[EXERCISE INPUT Boundary: Start]

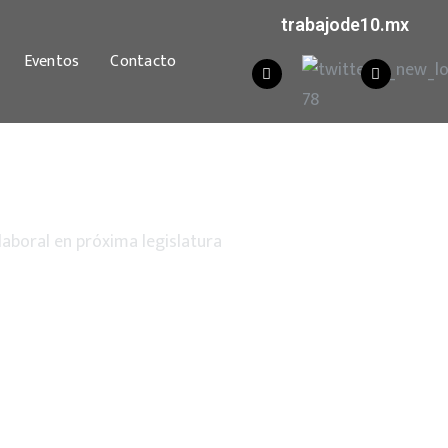
trabajode10.mx
Eventos
Contacto
 laboral en próxima legislatura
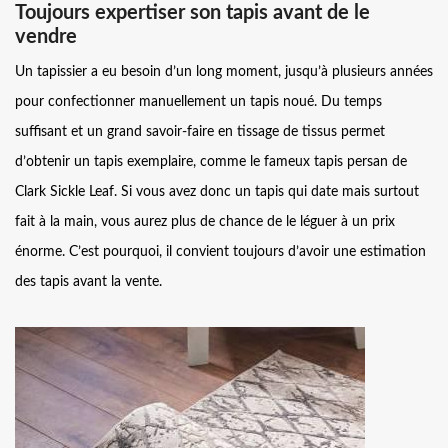
Toujours expertiser son tapis avant de le
vendre
Un tapissier a eu besoin d’un long moment, jusqu’à plusieurs années
pour confectionner manuellement un tapis noué. Du temps
suffisant et un grand savoir-faire en tissage de tissus permet
d’obtenir un tapis exemplaire, comme le fameux tapis persan de
Clark Sickle Leaf. Si vous avez donc un tapis qui date mais surtout
fait à la main, vous aurez plus de chance de le léguer à un prix
énorme. C’est pourquoi, il convient toujours d’avoir une estimation
des tapis avant la vente.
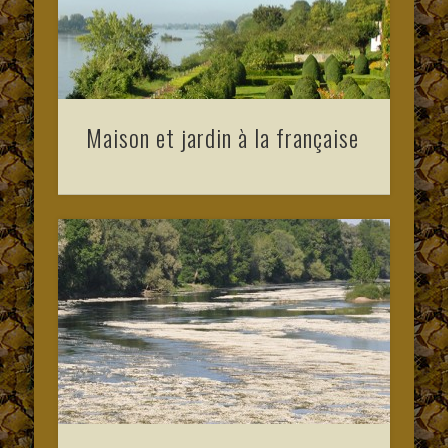
Maison et jardin à la française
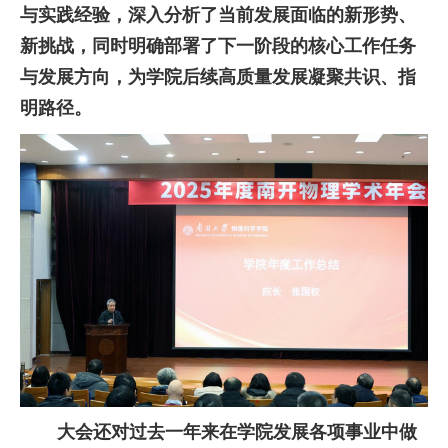
与实践经验，深入分析了当前发展面临的新形势、
新挑战，同时明确部署了下一阶段的核心工作任务
与发展方向，为学院后续高质量发展凝聚共识、指
明路径。
大会还对过去一年来在学院发展各项事业中做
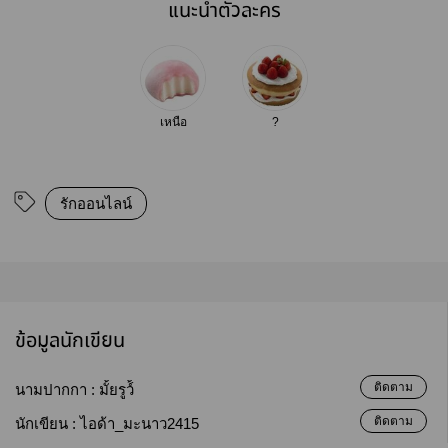
แนะนำตัวละคร
เหนือ
?
รักออนไลน์
ข้อมูลนักเขียน
ติดตาม
นามปากกา :
มั้ยรูว์้
ติดตาม
นักเขียน :
ไอด้า_มะนาว2415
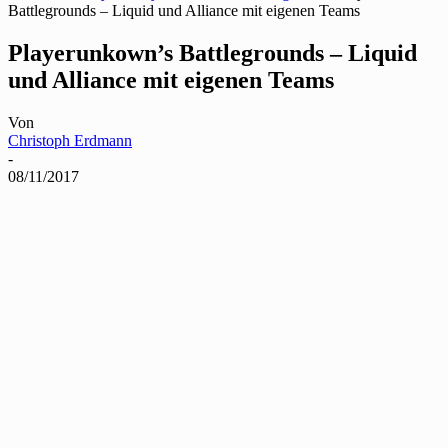
Battlegrounds – Liquid und Alliance mit eigenen Teams
Playerunkown’s Battlegrounds – Liquid
und Alliance mit eigenen Teams
Von
Christoph Erdmann
-
08/11/2017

[EXERCISE INPUT Boundary: End]

WHAT TO PRODUCE:
Out of the records above, please copy exactly the lines from the line with "laboral en próxima legislatura" up to and including the line with "suffisant et un", minus the pictures.

TASK RESULT:
 laboral en próxima legislatura
Toujours expertiser son tapis avant de le
vendre
Un tapissier a eu besoin d’un long moment, jusqu’à plusieurs années
pour confectionner manuellement un tapis noué. Du temps
suffisant et un grand savoir-faire en tissage de tissus permet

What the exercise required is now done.